(Data entries)
+++
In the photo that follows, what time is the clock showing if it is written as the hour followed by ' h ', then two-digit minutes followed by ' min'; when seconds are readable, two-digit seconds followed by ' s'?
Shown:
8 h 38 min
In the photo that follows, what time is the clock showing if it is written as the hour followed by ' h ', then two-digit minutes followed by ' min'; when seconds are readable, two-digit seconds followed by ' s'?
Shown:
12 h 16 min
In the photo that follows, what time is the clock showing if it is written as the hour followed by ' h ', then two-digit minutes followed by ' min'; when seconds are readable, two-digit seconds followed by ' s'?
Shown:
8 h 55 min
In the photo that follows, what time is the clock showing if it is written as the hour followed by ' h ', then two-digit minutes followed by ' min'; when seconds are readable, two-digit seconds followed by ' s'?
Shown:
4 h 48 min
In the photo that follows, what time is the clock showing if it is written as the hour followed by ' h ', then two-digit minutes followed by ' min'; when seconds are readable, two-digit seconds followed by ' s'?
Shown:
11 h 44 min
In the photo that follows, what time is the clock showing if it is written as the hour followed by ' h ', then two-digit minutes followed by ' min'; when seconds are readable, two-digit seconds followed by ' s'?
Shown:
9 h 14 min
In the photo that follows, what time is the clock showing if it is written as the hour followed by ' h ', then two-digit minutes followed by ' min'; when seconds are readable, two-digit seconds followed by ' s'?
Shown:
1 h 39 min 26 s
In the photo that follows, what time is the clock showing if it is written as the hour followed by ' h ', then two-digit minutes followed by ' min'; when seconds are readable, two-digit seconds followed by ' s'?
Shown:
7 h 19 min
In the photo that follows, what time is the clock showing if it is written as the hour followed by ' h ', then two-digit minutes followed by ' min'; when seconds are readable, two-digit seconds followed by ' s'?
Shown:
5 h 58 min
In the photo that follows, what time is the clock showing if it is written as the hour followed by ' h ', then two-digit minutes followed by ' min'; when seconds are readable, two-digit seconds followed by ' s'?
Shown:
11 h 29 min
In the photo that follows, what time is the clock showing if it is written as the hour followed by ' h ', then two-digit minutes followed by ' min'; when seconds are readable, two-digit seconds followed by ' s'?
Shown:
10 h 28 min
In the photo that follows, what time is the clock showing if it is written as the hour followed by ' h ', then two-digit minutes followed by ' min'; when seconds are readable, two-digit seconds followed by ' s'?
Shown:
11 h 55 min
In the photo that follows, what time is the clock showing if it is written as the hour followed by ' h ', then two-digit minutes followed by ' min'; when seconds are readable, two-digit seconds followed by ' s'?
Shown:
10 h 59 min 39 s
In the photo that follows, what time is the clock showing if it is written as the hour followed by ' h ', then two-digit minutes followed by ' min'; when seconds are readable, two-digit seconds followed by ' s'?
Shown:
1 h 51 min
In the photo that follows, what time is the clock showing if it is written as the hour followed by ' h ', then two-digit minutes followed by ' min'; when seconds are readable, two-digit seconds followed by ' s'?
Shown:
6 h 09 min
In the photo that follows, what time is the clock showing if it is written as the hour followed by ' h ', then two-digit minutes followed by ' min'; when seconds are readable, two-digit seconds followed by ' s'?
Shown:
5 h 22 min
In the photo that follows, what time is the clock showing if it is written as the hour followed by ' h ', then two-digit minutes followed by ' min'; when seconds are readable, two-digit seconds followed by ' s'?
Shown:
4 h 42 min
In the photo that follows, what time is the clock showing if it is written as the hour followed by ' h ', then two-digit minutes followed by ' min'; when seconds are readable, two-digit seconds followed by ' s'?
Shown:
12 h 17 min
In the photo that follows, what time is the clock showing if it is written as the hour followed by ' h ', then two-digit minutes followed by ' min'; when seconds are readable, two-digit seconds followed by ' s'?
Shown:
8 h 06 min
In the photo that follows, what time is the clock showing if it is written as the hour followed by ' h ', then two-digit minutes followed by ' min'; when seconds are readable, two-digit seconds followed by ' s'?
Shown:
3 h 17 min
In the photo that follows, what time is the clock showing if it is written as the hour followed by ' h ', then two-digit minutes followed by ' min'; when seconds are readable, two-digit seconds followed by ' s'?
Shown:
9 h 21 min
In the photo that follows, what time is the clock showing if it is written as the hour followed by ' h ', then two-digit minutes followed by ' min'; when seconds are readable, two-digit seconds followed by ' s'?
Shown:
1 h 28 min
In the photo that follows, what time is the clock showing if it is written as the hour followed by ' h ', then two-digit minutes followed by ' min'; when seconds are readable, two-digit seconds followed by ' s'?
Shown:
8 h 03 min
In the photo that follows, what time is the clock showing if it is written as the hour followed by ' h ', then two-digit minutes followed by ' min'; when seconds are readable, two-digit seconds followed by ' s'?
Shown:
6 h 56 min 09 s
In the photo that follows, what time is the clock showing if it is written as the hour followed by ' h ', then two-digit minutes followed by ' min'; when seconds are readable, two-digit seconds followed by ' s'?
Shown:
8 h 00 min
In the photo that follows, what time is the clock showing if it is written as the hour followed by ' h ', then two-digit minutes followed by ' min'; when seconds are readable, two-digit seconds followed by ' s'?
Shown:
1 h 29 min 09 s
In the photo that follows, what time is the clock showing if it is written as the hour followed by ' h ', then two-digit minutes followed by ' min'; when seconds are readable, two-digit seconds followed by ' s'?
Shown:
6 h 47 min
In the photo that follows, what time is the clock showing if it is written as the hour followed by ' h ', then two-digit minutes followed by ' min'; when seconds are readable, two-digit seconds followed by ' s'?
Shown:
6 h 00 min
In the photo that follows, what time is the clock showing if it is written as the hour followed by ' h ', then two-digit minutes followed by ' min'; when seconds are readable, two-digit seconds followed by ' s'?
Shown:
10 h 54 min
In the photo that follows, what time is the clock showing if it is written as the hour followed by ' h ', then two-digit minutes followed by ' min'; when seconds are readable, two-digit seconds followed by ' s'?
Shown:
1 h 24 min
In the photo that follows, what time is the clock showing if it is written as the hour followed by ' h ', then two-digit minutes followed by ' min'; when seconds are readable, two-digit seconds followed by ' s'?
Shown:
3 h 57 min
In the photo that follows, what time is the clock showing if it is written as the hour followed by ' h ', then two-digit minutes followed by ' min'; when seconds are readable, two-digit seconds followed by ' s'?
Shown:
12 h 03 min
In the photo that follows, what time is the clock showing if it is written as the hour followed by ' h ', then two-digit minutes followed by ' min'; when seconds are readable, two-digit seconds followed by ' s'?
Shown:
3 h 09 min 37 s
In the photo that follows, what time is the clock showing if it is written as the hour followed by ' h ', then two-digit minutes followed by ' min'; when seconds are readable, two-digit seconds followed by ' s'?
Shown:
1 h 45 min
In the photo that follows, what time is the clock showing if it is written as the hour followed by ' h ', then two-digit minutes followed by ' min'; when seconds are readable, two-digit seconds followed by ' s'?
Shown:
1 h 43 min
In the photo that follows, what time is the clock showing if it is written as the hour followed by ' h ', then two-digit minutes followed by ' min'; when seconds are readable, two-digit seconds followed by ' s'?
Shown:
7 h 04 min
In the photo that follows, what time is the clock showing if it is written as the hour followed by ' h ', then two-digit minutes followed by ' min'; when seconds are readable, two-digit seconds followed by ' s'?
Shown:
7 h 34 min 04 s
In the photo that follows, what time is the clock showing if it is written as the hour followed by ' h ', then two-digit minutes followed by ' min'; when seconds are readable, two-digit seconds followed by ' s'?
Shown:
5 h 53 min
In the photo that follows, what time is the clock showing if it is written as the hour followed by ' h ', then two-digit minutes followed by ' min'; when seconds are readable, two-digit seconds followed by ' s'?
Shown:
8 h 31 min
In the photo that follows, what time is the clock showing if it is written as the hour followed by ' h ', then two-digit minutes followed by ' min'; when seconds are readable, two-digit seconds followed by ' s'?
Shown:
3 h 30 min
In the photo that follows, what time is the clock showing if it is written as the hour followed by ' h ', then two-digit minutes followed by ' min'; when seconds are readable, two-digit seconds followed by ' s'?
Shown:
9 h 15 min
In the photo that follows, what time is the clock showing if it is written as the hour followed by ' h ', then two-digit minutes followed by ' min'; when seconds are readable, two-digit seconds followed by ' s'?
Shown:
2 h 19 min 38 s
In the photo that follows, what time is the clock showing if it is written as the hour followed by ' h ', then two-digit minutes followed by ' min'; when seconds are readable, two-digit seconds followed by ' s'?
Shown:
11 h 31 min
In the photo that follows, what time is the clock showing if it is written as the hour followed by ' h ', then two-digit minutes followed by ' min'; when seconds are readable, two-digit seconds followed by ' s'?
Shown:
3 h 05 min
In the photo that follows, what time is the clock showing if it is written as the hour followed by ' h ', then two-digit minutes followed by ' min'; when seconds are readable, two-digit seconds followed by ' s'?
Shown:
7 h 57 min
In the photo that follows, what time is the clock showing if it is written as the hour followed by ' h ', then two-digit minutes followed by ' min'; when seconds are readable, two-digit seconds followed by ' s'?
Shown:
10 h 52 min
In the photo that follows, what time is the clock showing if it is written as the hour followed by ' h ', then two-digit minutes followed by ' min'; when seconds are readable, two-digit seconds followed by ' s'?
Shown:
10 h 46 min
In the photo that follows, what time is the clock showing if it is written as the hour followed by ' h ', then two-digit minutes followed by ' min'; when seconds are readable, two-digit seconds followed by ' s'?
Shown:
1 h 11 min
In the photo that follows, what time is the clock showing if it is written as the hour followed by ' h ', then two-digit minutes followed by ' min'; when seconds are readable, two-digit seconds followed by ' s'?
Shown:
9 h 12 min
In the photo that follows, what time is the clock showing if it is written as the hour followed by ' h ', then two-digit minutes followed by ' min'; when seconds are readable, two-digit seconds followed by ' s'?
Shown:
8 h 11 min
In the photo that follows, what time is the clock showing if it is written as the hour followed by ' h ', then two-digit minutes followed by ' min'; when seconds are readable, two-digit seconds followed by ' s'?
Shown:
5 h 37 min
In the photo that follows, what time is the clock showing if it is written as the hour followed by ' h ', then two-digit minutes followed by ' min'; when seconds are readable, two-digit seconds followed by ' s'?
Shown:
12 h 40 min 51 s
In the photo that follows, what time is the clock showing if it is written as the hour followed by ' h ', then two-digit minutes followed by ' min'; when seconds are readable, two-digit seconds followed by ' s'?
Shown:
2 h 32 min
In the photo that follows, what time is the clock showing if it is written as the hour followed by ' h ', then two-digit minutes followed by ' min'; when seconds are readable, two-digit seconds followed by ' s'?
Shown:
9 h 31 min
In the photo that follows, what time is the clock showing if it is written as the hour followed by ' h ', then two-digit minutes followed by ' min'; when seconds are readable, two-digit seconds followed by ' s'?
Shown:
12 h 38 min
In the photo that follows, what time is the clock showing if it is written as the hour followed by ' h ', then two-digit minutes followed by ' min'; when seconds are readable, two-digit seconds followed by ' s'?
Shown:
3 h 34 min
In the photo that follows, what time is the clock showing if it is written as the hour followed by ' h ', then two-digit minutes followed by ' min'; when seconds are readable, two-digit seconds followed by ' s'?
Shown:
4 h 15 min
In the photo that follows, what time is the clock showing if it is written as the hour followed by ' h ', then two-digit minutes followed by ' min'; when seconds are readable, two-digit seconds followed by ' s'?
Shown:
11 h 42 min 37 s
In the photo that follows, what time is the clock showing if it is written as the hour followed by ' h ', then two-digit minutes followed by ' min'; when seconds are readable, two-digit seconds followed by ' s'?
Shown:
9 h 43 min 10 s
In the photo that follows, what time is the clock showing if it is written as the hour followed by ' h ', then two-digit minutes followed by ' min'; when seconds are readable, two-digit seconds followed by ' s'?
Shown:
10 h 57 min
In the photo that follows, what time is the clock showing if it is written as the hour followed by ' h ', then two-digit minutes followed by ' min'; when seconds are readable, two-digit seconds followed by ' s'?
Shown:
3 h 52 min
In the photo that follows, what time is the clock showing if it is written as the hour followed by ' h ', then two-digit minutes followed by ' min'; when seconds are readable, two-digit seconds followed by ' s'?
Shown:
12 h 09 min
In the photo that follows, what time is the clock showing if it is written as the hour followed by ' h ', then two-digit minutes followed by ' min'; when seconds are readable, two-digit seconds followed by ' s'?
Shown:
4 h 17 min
+++
Written request:
Express everything from the start of the data down to and including the line containing "12 h 16 min" as a Markdown table with the columns Row and Data line, numbering each line and leaving out any blank lines.

Answer in full:
| Row | Data line |
|---|---|
| 1 | In the photo that follows, what time is the clock showing if it is written as the hour followed by ' h ', then two-digit minutes followed by ' min'; when seconds are readable, two-digit seconds followed by ' s'? |
| 2 | Shown: |
| 3 | 8 h 38 min |
| 4 | In the photo that follows, what time is the clock showing if it is written as the hour followed by ' h ', then two-digit minutes followed by ' min'; when seconds are readable, two-digit seconds followed by ' s'? |
| 5 | Shown: |
| 6 | 12 h 16 min |